Microbial Burden of Drinking Water Aboard the Space Shuttle and International Space Station

103rd General Meeting of the American Society for Microbiology
May 18-22, 2003, Washington, DC

For more information on any presentation at the 103rd General Meeting of the ASM contact Jim Sliwa, ASM Office of Communications at jsliwa@asmusa.org

EMBARGOED UNTIL: Monday, May 19, 1:00 p.m. EDT

(Session 78, Paper N-061)

Myron La Duc
NASA Jet Propulsion Laboratory
Pasadena, CA, United States
Phone: 818-354-8271

Monitoring the microbial diversity and overall bio-burden of International Space Station drinking waters is of utmost significance to astronaut health. Recommendations on how to minimize the numbers of microorganisms that are present and/or how to remove any opportunistic pathogens are practical applications of such research. We analyzed water samples collected directly from the ISS for microbial bioburden. We attempt to answer several questions regarding the water that astronauts drink while in space. Which bacteria are present in the water, and in what concentrations? Do these bacteria in any way pose a threat to the health of astronauts? How and where are these bacteria gaining access into the drinking water system?
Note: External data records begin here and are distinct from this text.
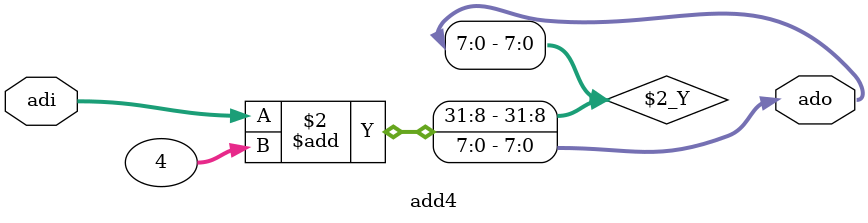
<source format=v>

module add4(adi,ado);
  input[7:0] adi;
  output reg[7:0] ado;
  
  always@(*)
  begin
    ado=adi+4;
  end
endmodule
  
//tested ok.
</source>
This work was performed as a collaborative effort spanning three NASA centers. Work relating to this project was performed at the Jet Propulsion Laboratory, Johnson Space Center, and Kennedy Space Center. This molecular microbial study on the ISS drinking water was funded by a grant from the NASA Advanced Environmental Monitoring and Control (AEMC) program and is being presented at the 103rd General Meeting of the American Society for Microbiology, Washington D.C., May 18-22, 2003.

Drinking water intended for the STS-113 mission aboard the Endeavor OV-105 shuttle, as well as the International Space Station (ISS), was characterized for microbial contamination using conventional and molecular techniques. The city of Cocoa's municipal water, ultimately to be consumed by astronauts aboard the ISS, is treated with iodide biocide at KSC and pumped into the space shuttle. Upon arrival at the ISS, this water, together with fuel cell generated water, is transferred to portable storage containers until consumed by astronauts at a distribution system designated SVO-ZV. Humidity condensate is also processed for consumption in a regenerative system designated SRV-K.

This study confirmed the effectiveness of the KSC biocide treatment in removing all cultivable microbes from the drinking water. Untreated municipal water samples contained 1.4x104 CFU/100 mL by conventional plate count analysis, where as ATP-based detection methods showed 1.3x105 microorganisms present, an order of magnitude higher. The regenerated water used for food rehydration in the ISS (SRV-K hot) had 5.1x101 CFU/100 mL cultivable counts. However, the water collected from the SVO-ZV did not reveal any measurable microbial counts. It is interesting to note that both culture and DNA-based methodologies reported the presence of Acidovorax temperans, a halogen (biocide) reducing bacterium, from the SRV-K hot water sample.

Molecular microbial community analyses showed bacterial species phylogenetically affiliated with alpha and beta proteobacteria for the municipal water prior to biocide treatment, while only gamma-proteobacteria sequences were seen following treatment. Several 16S rDNA sequences related to opportunistic pathogens, such as Afipia, Deftia, Propionibacterium, and Ochrobactrum, were retrieved from the ISS water samples. This study has not yet confirmed the presence of active pathogens in the drinking water, however, evidence strongly suggests that implementation of new cultivation approaches to identify the presence of pathogens is essential in accurately assessing inherent health risks to ISS astronauts.

In lay terms, our study suggests no reason for alarm or concern, but brings to attention the seriousness of the matter. Astronauts are under constant stresses in space, which they are not accustomed to here on earth, oftentimes even entering into immuno-compromised states. Retrieving DNA sequences from opportunistically pathogenic bacteria from the drinking water is not a finding to ignore, rather continue to monitor and delve further into why such microbes are present, and what can we do to minimize/eliminate their presence.